As the Eyre Peninsula's crop and hay harvest rolls-on, grain prices are holding firm, livestock markets continue to strengthen and wool values are bobbing along.
This is the pointy end of the cropping and shearing season.
But the attention of farmers across the region will soon turn to planning and preparing for 2021.
Grain producers are this year likely to reap higher than average crop yields in the lower EP, and about average yields in the western and eastern parts of the region.
Carrs' Seeds agronomist Bridget Heal said the lower EP had an excellent break around ANZAC Day this year, with particularly good opening rains in Wanilla - where some growers were now pulling in upwards of five tonnes a hectare cereal yields.
"Much of the Eyre Peninsula had a very dry July," she said.
"But rain arrived for the critical grain fill period in spring.
"The dry conditions in late winter may have knocked the edge off some yields, but we don't think it will be significant.
"Wetter than average October rain across much of South Australia's cropping areas finished crops off very well.
"And this has boosted soil moisture to provide a good insurance policy for next year - if weeds can be managed well."
Weather forecasting models indicate Australia is experiencing a La Nina pattern that is expected to last for three to five months. This is likely to result in continued wet summer conditions.
Ms Heal said this would be positive for planting summer crops, generating good feed for grazing livestock and adding to the soil moisture bucket.
She said there was a plethora of new perennial and annual pasture species available to Eyre Peninsula croppers and graziers this year.
She recommended seeking advice from an agronomist about the best species and pasture mixes to use for specific environments.
"We have seen an uptick in sales of sorghum and millet in the past three weeks, so growers are already starting to think about summer sowing," she said.
With farmers on the South Australian mainland now able to plant genetically-modified crops, Ms Heal said there was also a buzz around the farming community as farmers started to investigate the best rotations and variety selections for the 2021 winter cropping season.
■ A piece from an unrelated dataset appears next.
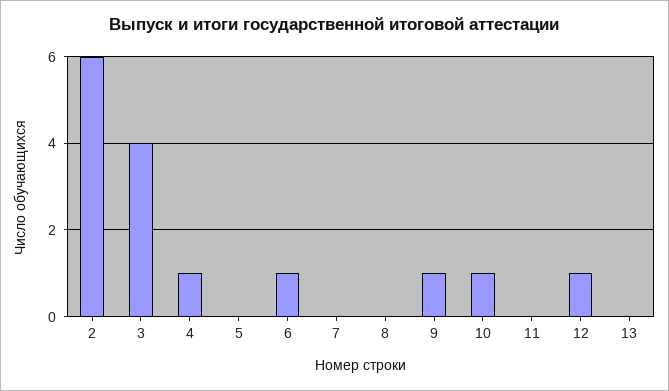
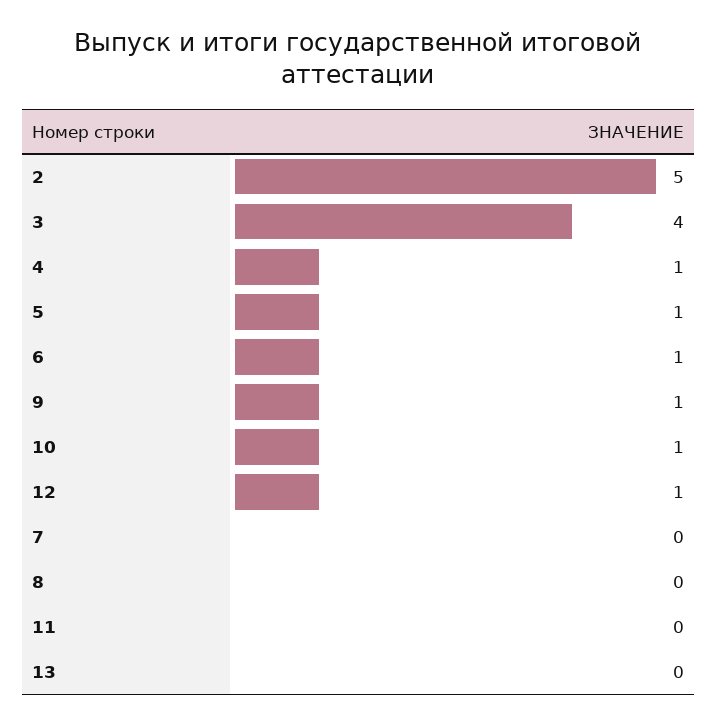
2: 6 -> 5
5: 0 -> 1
The SA government this year rejected bids by 11 local councils to remain GM-free zones and removed he moratorium on GM crops everywhere, except Kangaroo Island.
Primary Industries Minister David Basham said this action indicated it was backing the state's farmers and researchers to grow the agriculture sector and create jobs.
He said individual businesses could still maintain non-GM markets, as occurs in other mainland states.
Ms Heal said already there was strong interest from croppers in sourcing GM canola varieties and she recommended they start ordering seed soon while stocks were available.
She said the Pioneer hybrid 44Y94 - a replacement for 44Y90 - was likely to be popular in the Eyre Peninsula. This is promoted as a 'game changing' Y Series hybrid.
It has consistently performed well in the early-mid maturity Clearfield segment, with good early vigour and high yield for maturity.
Ms Heal said many growers in the lower Eyre Peninsula had also been closely watching results for Hyola Enforcer CT.
She said this is a new generation of Clearfield + Triazine dual - or 'stacked' - herbicide tolerant canola hybrids.
Where growers may have issues with imidazolinone herbicide residues for next season, Ms Heal said there may be a fit for the new Kingbale imi-tolerant oat.
"The new imi-tolerant Compass-type barley (yet to be named) has sparked a lot of interest as well, as growers are looking for a competitive, high yielding variety where imi herbicides can be applied," she said.
"These new varieties give the region's growers new options for rotation planning and more effective weed control.
"Most are excited about the opportunity to grow GM canola, but there are some reservations about markets."
Ms Heal said, during harvest, it was a good idea to note areas of paddocks and properties that were under-performing with yields.
"Then soil sampling and any necessary soil amelioration practices can be carried out over the summer in preparation for next year's sowing," she said.
Livestock producers across the Eyre Peninsula region will also be planning and budgeting for next year during the summer months.
Most have enjoyed a year of buoyant prices, especially for quality stock, and are reaping the rewards of feeding through previous dry periods and continuing to improve genetics.
After the unusual year of coronavirus restrictions impacting on numbers of people able to attend livestock sales and wool auctions, these key industries were able to keep forging ahead and safeguarded the supply chain from farm to market.
Industry representatives agreed to limit attendance at saleyards to essential staff, accredited agents and buyers with a true intention to purchase.
Livestock transporters were also allowed into selling centres to load and unload animals.